**Task instructions**
Begin at the line below that has "ハンズオンでは，はじめての仮想サーバーを AWS に立ち上げる演習を行う．" and stop after the line that has "一方，ほかのハンズオン (とくに機械学習を扱うもの) では数ドル程度のコストが発生する．". Please restate only those lines, word for word.

**Records supplied**
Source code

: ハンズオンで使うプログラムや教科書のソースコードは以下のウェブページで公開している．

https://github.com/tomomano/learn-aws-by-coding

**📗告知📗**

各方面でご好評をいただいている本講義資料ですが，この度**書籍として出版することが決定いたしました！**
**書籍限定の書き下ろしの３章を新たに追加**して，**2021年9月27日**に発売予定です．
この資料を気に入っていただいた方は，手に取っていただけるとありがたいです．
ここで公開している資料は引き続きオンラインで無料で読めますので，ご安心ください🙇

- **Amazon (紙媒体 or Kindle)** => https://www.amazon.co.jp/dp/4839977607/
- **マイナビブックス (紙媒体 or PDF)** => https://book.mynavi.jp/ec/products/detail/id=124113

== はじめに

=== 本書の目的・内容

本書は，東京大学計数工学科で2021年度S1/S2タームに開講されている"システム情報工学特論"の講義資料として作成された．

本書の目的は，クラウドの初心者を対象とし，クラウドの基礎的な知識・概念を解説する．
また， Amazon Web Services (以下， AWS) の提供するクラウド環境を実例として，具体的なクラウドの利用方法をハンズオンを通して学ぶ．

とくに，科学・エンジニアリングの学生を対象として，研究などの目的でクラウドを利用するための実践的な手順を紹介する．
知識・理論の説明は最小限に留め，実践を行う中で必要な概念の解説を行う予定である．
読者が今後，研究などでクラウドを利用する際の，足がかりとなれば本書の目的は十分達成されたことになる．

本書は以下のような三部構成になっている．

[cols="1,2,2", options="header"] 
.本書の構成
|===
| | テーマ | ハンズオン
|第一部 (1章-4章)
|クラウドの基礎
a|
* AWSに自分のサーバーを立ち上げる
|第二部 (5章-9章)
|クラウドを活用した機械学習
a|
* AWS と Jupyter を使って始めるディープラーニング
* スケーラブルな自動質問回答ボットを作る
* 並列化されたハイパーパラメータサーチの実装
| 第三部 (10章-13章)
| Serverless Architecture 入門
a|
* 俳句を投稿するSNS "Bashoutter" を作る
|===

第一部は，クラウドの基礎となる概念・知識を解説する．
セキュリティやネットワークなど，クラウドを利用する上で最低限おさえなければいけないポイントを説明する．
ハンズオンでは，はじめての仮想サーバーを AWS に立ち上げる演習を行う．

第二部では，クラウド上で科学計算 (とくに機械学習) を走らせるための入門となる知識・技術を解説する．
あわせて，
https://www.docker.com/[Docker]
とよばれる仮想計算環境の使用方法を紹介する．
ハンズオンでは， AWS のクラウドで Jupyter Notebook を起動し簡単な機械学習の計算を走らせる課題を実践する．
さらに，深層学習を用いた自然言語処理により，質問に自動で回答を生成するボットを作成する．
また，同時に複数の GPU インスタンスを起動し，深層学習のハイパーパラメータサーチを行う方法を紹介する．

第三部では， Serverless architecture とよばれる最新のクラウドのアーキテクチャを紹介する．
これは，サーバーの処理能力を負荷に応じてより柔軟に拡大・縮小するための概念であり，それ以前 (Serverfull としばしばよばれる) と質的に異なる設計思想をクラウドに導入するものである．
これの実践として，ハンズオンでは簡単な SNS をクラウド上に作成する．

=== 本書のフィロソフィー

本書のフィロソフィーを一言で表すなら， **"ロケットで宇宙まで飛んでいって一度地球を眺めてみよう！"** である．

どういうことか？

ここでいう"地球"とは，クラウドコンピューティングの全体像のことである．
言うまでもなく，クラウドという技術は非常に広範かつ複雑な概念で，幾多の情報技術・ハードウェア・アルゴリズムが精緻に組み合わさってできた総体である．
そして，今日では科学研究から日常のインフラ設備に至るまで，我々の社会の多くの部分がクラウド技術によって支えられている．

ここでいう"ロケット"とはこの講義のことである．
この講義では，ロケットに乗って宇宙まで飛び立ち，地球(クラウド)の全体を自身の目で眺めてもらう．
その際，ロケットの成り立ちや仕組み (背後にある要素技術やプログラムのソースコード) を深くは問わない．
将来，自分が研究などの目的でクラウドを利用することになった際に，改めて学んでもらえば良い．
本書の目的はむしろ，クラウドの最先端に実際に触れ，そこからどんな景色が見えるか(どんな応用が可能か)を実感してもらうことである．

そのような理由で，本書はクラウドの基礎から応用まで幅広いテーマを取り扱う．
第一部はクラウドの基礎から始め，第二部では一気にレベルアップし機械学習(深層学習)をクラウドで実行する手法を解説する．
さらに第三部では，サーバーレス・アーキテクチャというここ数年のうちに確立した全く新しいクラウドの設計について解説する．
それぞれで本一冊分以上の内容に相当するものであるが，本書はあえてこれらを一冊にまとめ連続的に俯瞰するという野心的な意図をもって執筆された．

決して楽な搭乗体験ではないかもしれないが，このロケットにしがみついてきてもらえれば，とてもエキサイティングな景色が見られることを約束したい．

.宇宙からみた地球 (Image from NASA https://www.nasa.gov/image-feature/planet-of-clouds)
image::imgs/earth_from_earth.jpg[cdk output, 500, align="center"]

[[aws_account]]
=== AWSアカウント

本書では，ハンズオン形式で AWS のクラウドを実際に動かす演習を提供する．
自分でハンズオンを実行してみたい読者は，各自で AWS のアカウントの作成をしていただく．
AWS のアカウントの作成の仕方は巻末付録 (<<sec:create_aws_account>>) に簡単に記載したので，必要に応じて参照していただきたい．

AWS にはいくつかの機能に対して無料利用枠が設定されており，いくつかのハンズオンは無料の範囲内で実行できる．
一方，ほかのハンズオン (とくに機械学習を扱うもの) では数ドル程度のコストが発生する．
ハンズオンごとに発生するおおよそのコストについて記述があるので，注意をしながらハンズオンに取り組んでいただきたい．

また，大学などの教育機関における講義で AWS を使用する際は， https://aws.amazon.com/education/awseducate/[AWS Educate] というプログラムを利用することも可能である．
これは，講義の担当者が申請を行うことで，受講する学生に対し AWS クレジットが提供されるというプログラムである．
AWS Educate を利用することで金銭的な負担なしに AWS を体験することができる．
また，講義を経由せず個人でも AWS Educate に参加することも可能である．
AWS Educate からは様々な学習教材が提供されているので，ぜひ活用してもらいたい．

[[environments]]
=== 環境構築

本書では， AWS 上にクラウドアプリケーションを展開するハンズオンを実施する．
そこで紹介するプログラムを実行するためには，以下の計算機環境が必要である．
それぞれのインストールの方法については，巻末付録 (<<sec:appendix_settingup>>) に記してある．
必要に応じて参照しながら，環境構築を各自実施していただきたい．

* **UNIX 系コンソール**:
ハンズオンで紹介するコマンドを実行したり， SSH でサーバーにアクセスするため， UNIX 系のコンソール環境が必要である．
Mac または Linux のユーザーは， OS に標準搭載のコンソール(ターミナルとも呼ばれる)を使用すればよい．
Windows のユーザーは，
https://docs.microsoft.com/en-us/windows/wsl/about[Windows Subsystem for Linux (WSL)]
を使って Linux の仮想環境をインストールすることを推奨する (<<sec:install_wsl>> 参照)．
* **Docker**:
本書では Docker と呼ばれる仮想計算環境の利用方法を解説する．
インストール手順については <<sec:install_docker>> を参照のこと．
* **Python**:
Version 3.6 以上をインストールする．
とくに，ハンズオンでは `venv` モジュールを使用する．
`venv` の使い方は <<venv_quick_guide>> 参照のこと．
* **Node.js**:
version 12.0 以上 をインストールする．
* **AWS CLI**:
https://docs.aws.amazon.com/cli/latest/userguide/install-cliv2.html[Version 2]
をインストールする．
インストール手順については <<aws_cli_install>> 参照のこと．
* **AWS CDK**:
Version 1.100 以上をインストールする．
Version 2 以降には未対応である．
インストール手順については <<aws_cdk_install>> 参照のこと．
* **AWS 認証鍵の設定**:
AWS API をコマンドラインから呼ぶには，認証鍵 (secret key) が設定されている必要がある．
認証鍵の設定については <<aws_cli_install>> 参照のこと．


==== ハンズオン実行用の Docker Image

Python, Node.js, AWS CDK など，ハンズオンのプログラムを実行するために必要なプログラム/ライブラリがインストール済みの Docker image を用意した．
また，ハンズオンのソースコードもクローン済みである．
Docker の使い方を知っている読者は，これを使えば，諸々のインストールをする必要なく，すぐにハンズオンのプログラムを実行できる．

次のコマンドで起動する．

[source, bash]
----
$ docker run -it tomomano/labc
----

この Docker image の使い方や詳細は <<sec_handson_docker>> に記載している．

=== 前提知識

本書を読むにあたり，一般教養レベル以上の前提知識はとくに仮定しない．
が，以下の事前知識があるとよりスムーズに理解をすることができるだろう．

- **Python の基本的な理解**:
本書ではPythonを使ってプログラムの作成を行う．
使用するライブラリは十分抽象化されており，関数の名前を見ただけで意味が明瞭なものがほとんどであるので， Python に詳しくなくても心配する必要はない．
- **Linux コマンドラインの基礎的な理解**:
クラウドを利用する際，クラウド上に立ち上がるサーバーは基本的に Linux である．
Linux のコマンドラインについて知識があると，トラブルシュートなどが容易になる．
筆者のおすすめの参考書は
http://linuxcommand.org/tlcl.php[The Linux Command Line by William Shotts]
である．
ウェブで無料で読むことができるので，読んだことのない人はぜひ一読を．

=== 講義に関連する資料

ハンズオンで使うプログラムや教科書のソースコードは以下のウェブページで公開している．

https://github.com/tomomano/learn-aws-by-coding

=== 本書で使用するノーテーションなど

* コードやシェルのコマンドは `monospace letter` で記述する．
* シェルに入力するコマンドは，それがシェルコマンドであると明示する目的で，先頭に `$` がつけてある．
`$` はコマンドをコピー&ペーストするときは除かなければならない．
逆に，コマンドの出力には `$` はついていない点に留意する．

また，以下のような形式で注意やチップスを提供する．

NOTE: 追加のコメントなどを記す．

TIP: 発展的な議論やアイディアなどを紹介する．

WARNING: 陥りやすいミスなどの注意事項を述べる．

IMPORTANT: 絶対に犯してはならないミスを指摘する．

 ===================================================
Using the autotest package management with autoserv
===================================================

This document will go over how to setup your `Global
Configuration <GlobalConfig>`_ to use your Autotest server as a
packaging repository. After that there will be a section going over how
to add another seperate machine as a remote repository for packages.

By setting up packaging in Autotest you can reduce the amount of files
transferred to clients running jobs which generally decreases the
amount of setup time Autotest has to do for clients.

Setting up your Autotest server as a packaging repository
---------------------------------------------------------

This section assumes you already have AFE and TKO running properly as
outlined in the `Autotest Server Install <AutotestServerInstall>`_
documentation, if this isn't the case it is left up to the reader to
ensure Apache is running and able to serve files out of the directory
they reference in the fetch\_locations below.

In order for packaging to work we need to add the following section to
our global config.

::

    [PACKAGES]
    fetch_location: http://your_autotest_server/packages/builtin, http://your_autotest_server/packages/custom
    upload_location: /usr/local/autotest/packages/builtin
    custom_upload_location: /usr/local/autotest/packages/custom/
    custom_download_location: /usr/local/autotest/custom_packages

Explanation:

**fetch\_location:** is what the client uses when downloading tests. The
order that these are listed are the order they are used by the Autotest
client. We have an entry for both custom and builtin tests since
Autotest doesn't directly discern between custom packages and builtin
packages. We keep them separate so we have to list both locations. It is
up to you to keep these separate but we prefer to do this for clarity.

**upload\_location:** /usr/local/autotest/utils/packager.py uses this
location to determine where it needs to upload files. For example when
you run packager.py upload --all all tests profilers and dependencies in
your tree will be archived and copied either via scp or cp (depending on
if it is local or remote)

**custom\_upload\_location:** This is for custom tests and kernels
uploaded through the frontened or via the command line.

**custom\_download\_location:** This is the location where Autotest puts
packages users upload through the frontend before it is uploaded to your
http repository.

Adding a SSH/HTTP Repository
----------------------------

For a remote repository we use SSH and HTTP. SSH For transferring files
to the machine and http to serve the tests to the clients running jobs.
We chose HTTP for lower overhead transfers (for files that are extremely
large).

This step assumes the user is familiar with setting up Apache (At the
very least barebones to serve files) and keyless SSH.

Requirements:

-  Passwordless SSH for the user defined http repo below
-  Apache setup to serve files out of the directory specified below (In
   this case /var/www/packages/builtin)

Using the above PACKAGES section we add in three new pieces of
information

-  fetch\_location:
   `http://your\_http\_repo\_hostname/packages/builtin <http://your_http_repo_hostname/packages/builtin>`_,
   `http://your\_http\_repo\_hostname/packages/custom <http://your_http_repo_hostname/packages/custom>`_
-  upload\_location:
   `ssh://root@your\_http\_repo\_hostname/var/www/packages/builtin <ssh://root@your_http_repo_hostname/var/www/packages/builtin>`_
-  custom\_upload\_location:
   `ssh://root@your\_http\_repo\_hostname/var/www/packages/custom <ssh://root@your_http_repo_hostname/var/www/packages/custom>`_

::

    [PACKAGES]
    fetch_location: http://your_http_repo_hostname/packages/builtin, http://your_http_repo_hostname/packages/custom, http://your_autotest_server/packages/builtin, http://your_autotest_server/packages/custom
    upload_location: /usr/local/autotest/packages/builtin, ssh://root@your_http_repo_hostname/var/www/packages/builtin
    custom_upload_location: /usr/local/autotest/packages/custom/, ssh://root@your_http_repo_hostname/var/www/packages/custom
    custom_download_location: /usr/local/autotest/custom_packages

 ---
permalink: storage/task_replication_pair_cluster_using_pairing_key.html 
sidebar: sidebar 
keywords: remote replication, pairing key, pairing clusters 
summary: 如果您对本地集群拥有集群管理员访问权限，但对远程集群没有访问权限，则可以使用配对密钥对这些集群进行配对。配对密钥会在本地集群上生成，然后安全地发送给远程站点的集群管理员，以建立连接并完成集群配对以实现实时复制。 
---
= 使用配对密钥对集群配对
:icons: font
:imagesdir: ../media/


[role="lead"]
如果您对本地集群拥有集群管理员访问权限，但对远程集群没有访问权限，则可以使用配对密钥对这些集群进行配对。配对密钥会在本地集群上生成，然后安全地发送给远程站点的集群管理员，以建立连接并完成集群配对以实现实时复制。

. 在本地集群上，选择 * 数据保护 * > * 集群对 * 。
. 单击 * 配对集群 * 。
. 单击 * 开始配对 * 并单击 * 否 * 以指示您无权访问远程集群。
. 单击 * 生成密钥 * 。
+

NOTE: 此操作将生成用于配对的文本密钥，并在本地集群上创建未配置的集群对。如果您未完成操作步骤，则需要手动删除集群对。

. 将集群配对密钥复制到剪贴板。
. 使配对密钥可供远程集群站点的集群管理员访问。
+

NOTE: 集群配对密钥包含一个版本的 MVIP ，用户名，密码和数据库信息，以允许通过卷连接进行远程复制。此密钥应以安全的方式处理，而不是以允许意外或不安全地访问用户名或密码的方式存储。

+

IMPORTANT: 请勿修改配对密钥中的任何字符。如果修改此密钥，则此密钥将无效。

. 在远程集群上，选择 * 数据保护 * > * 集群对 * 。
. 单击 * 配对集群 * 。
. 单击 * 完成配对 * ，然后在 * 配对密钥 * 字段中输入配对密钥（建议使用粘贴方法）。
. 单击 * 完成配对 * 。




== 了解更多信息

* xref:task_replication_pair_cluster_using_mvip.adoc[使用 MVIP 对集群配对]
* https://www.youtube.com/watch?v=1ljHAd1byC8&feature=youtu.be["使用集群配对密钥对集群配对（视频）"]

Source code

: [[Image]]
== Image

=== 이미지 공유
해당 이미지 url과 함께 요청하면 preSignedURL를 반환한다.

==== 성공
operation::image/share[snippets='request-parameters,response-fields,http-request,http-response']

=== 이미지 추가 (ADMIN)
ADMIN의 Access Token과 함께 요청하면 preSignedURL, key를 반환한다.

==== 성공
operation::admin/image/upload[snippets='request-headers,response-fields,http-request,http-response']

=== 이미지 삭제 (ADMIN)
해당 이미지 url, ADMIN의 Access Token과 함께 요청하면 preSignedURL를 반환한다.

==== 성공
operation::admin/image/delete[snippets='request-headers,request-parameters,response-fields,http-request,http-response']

**Answer box**
ハンズオンでは，はじめての仮想サーバーを AWS に立ち上げる演習を行う．

第二部では，クラウド上で科学計算 (とくに機械学習) を走らせるための入門となる知識・技術を解説する．
あわせて，
https://www.docker.com/[Docker]
とよばれる仮想計算環境の使用方法を紹介する．
ハンズオンでは， AWS のクラウドで Jupyter Notebook を起動し簡単な機械学習の計算を走らせる課題を実践する．
さらに，深層学習を用いた自然言語処理により，質問に自動で回答を生成するボットを作成する．
また，同時に複数の GPU インスタンスを起動し，深層学習のハイパーパラメータサーチを行う方法を紹介する．

第三部では， Serverless architecture とよばれる最新のクラウドのアーキテクチャを紹介する．
これは，サーバーの処理能力を負荷に応じてより柔軟に拡大・縮小するための概念であり，それ以前 (Serverfull としばしばよばれる) と質的に異なる設計思想をクラウドに導入するものである．
これの実践として，ハンズオンでは簡単な SNS をクラウド上に作成する．

=== 本書のフィロソフィー

本書のフィロソフィーを一言で表すなら， **"ロケットで宇宙まで飛んでいって一度地球を眺めてみよう！"** である．

どういうことか？

ここでいう"地球"とは，クラウドコンピューティングの全体像のことである．
言うまでもなく，クラウドという技術は非常に広範かつ複雑な概念で，幾多の情報技術・ハードウェア・アルゴリズムが精緻に組み合わさってできた総体である．
そして，今日では科学研究から日常のインフラ設備に至るまで，我々の社会の多くの部分がクラウド技術によって支えられている．

ここでいう"ロケット"とはこの講義のことである．
この講義では，ロケットに乗って宇宙まで飛び立ち，地球(クラウド)の全体を自身の目で眺めてもらう．
その際，ロケットの成り立ちや仕組み (背後にある要素技術やプログラムのソースコード) を深くは問わない．
将来，自分が研究などの目的でクラウドを利用することになった際に，改めて学んでもらえば良い．
本書の目的はむしろ，クラウドの最先端に実際に触れ，そこからどんな景色が見えるか(どんな応用が可能か)を実感してもらうことである．

そのような理由で，本書はクラウドの基礎から応用まで幅広いテーマを取り扱う．
第一部はクラウドの基礎から始め，第二部では一気にレベルアップし機械学習(深層学習)をクラウドで実行する手法を解説する．
さらに第三部では，サーバーレス・アーキテクチャというここ数年のうちに確立した全く新しいクラウドの設計について解説する．
それぞれで本一冊分以上の内容に相当するものであるが，本書はあえてこれらを一冊にまとめ連続的に俯瞰するという野心的な意図をもって執筆された．

決して楽な搭乗体験ではないかもしれないが，このロケットにしがみついてきてもらえれば，とてもエキサイティングな景色が見られることを約束したい．

.宇宙からみた地球 (Image from NASA https://www.nasa.gov/image-feature/planet-of-clouds)
image::imgs/earth_from_earth.jpg[cdk output, 500, align="center"]

[[aws_account]]
=== AWSアカウント

本書では，ハンズオン形式で AWS のクラウドを実際に動かす演習を提供する．
自分でハンズオンを実行してみたい読者は，各自で AWS のアカウントの作成をしていただく．
AWS のアカウントの作成の仕方は巻末付録 (<<sec:create_aws_account>>) に簡単に記載したので，必要に応じて参照していただきたい．

AWS にはいくつかの機能に対して無料利用枠が設定されており，いくつかのハンズオンは無料の範囲内で実行できる．
一方，ほかのハンズオン (とくに機械学習を扱うもの) では数ドル程度のコストが発生する．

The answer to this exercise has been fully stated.